Below are some entries. Repeat exactly the lines from the one with "wrist: (298, 336)" through the one with "pinky mcp: (223, 267)", and only those.
=== Section Start ===
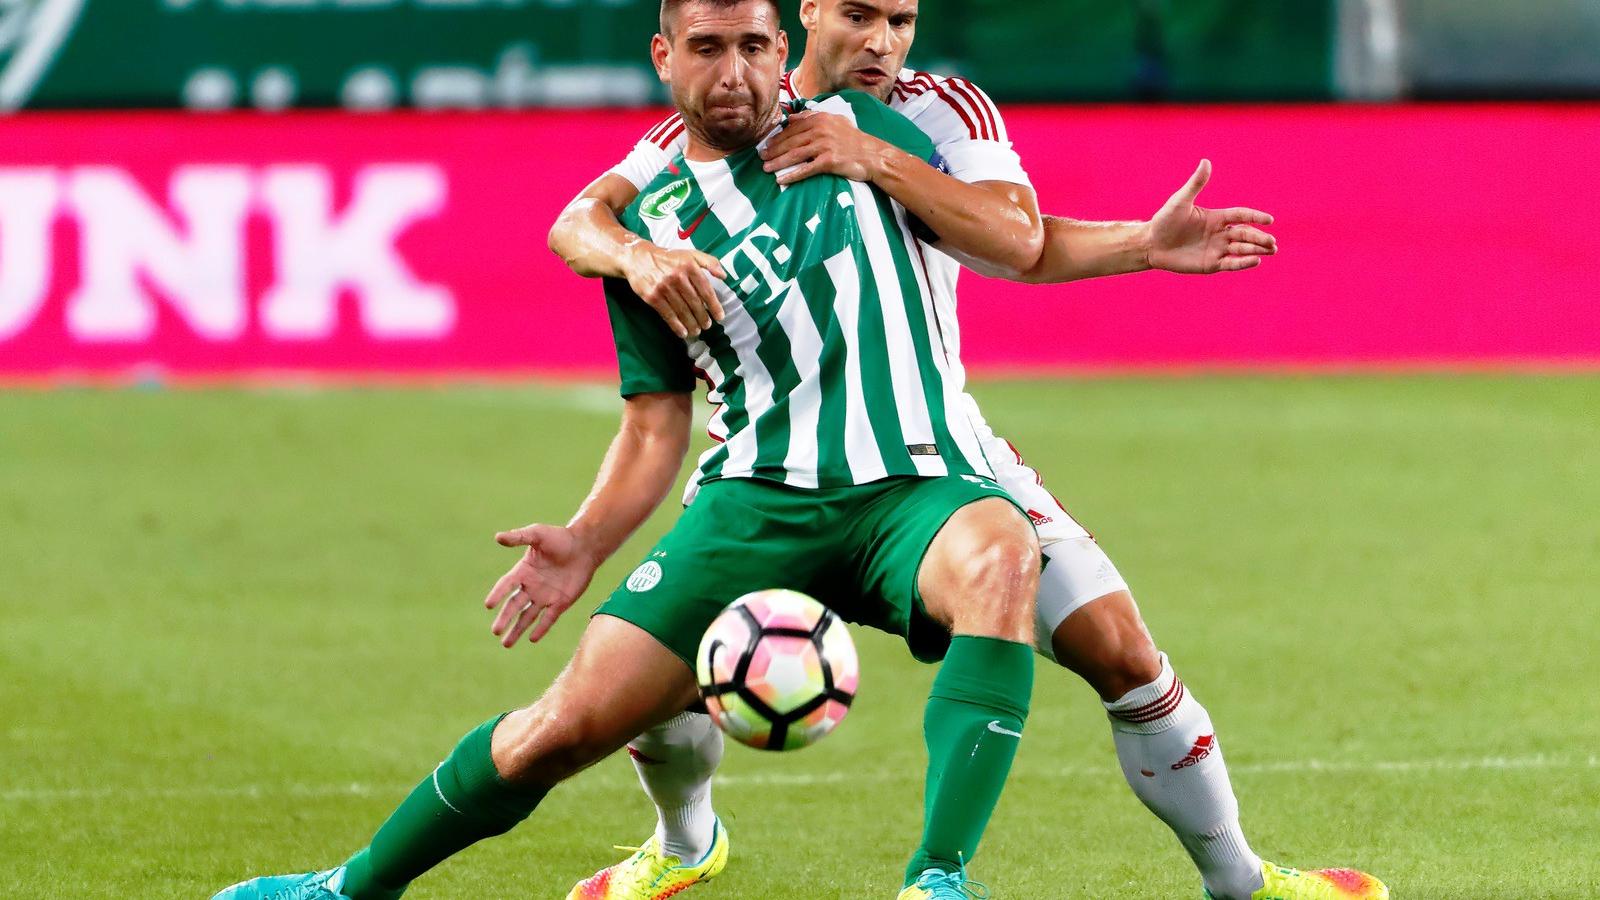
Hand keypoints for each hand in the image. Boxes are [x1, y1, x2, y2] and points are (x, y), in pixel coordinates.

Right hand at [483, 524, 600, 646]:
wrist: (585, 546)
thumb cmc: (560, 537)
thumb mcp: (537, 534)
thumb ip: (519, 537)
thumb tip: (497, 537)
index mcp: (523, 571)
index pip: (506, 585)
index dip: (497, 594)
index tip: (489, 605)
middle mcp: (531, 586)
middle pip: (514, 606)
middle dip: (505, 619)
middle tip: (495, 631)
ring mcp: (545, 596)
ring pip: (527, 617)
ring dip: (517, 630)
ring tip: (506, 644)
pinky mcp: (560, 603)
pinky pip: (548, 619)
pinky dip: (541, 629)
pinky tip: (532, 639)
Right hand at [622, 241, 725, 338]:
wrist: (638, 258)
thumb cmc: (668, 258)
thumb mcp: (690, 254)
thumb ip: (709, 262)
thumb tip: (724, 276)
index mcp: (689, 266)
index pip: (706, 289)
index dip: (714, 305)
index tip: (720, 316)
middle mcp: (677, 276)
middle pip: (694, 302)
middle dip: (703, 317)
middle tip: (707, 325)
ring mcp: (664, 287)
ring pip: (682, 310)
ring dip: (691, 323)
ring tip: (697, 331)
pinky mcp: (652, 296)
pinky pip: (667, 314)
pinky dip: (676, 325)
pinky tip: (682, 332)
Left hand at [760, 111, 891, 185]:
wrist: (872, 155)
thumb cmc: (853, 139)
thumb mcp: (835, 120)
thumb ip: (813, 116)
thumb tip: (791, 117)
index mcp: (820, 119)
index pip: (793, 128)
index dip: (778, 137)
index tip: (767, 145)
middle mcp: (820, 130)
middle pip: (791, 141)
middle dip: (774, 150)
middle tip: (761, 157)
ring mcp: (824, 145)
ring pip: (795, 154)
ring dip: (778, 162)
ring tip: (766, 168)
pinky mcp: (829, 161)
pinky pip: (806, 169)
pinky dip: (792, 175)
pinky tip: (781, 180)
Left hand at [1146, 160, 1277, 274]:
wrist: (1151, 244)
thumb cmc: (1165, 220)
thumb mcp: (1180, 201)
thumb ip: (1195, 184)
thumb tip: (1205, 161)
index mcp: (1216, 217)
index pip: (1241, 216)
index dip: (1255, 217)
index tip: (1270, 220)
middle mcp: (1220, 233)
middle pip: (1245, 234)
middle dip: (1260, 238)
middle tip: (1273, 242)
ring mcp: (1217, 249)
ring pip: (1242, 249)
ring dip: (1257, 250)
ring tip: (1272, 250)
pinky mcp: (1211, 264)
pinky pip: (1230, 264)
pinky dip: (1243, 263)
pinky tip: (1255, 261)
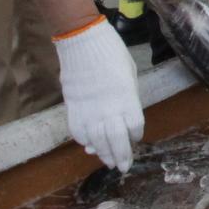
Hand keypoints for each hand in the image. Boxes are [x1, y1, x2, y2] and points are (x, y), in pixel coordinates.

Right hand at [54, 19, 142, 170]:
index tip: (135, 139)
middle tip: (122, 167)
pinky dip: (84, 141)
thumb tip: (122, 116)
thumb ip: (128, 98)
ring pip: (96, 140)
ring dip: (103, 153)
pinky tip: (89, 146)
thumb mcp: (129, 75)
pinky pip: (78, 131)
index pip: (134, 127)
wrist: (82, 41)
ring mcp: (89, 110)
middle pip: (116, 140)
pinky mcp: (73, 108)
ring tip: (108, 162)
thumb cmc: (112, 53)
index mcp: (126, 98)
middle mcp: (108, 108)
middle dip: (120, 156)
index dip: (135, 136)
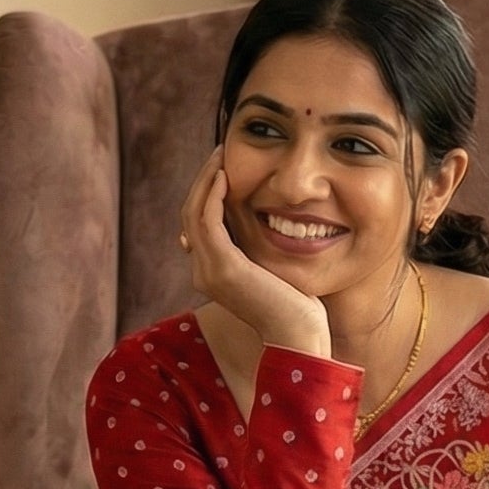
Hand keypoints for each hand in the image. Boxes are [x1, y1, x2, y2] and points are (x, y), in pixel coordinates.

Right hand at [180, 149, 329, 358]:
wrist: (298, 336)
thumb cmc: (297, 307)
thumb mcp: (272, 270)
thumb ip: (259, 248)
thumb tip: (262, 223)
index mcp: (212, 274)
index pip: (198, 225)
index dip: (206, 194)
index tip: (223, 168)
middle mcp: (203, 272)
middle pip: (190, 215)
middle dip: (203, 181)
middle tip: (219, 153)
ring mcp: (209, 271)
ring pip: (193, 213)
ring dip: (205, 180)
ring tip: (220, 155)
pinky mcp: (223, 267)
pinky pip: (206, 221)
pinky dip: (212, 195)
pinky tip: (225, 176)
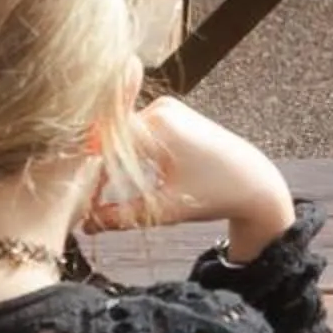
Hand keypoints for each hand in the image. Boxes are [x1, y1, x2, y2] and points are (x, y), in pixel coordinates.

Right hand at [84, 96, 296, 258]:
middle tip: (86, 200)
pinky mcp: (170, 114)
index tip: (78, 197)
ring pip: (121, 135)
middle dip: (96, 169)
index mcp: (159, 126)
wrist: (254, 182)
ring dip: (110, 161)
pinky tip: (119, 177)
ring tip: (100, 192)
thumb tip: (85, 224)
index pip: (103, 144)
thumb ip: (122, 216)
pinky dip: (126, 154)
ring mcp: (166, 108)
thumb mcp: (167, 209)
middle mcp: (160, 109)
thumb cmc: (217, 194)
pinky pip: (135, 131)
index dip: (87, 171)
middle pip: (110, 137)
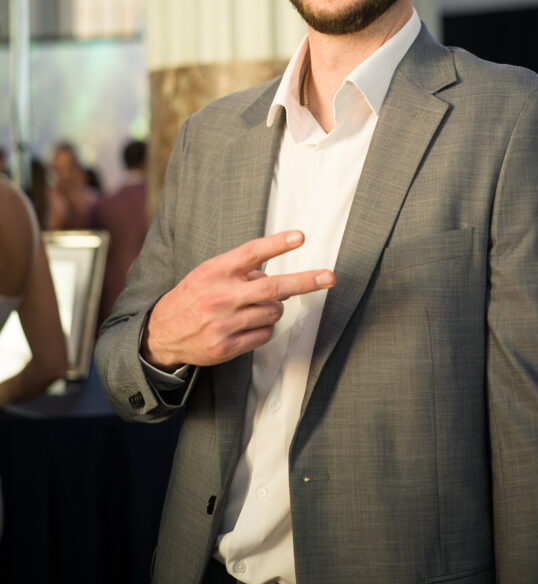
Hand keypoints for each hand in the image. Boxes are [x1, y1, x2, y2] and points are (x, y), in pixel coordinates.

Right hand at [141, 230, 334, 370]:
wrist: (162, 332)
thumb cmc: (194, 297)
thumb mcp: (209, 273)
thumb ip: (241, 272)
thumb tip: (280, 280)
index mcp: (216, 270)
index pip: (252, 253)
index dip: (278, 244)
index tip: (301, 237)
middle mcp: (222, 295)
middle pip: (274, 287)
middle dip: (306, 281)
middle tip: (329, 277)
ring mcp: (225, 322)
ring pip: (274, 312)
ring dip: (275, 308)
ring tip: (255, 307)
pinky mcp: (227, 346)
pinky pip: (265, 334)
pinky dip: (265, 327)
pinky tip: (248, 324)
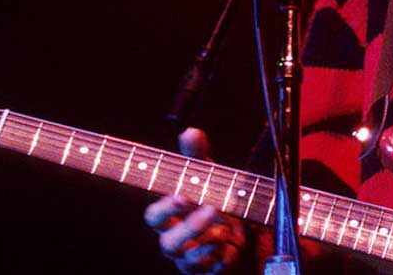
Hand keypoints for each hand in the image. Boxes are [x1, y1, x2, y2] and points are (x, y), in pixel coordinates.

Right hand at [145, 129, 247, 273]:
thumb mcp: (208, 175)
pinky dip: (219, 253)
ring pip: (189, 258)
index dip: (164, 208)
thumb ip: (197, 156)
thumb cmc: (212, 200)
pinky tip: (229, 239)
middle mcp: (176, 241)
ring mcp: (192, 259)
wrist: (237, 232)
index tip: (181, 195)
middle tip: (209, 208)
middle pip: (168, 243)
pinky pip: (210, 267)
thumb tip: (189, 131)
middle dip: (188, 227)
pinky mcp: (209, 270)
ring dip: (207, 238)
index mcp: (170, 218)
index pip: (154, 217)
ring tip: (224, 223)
=== Section End ===
=== Section Start ===
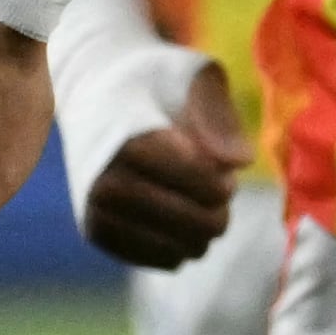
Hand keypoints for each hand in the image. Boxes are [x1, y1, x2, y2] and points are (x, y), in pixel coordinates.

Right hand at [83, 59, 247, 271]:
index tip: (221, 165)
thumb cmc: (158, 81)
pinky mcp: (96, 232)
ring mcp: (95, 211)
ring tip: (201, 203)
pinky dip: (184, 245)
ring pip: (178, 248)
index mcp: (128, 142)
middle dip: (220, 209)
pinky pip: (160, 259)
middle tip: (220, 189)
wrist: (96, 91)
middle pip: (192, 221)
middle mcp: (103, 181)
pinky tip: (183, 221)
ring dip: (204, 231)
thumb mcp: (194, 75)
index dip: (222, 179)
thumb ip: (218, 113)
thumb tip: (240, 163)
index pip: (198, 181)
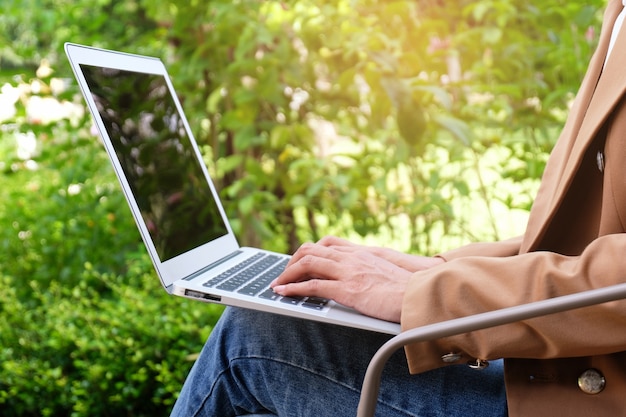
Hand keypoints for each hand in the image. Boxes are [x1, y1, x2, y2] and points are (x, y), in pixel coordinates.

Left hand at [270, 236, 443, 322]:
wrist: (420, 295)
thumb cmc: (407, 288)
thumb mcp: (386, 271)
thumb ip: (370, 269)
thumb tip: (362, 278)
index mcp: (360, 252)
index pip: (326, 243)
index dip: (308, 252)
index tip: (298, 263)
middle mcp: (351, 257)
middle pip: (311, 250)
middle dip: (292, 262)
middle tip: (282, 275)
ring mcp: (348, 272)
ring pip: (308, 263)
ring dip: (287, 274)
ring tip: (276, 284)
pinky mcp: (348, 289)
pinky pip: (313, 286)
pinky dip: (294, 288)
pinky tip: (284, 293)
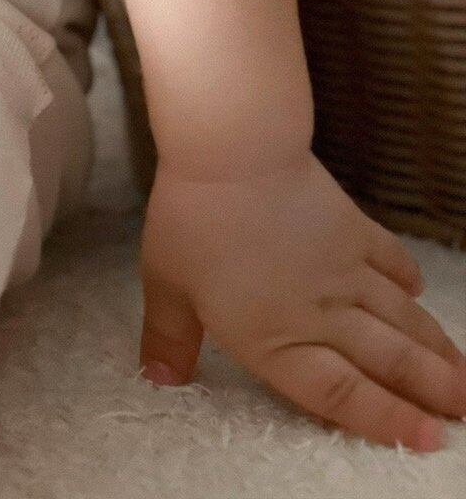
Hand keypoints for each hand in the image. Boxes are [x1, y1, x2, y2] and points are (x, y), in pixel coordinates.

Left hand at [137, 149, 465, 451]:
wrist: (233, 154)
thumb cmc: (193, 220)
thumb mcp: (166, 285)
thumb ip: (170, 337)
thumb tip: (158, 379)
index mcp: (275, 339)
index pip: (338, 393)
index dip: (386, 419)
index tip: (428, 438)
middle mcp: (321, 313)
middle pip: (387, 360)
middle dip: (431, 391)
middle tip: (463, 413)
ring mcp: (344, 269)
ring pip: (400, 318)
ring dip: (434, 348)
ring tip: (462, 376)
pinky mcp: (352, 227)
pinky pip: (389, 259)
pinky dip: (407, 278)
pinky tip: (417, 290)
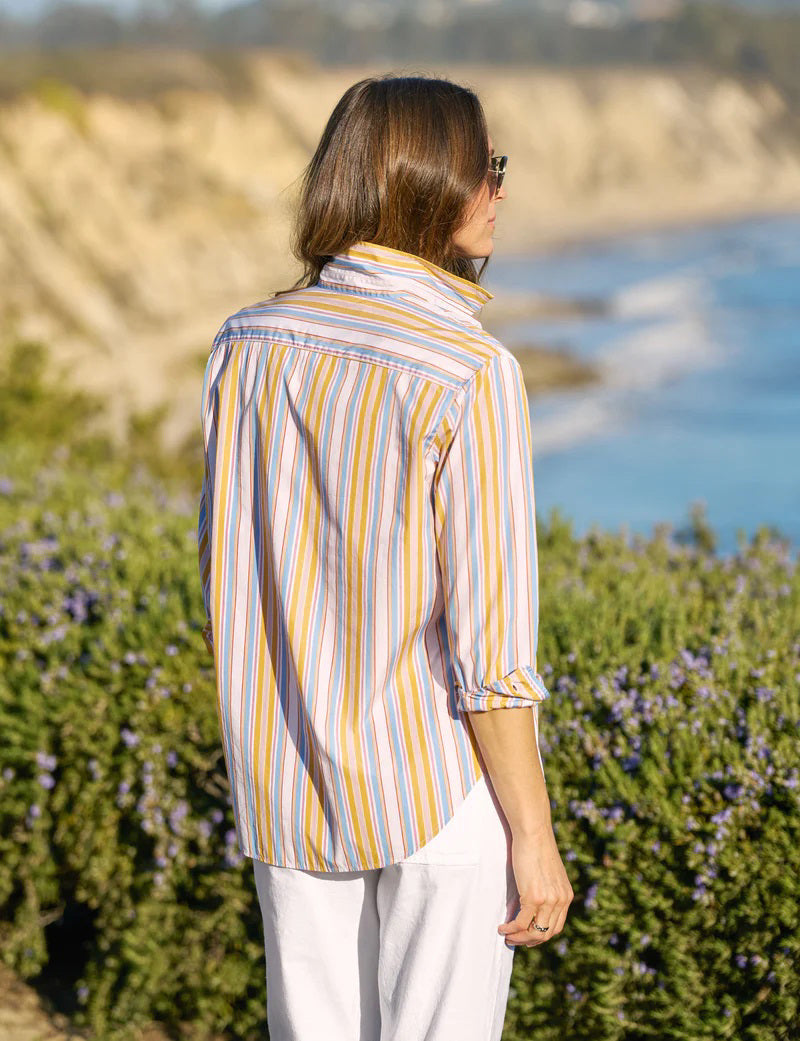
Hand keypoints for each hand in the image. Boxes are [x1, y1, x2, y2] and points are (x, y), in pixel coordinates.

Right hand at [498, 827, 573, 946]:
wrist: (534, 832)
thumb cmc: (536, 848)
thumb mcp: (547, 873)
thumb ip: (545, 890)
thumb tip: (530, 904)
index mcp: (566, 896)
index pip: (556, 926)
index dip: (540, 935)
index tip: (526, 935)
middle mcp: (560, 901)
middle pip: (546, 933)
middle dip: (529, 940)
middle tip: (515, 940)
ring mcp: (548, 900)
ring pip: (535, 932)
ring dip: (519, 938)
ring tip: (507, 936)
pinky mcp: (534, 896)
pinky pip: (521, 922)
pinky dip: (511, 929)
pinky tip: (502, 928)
=== Section End ===
▸ RESULT FOR THIS TASK
wrist: (298, 336)
thumb cmc: (297, 307)
thumb mcp: (272, 270)
thumb ip: (259, 248)
thumb tip: (262, 223)
index mcp: (212, 274)
index pip: (198, 225)
index dip: (206, 194)
index tip: (223, 168)
middle mcp: (203, 272)
middle pip: (190, 215)
middle dip: (203, 181)
middle tip: (219, 153)
ring mcp: (209, 271)
ring pip: (193, 213)
ring dip: (205, 180)
ring tip: (220, 155)
pinky mcp: (223, 267)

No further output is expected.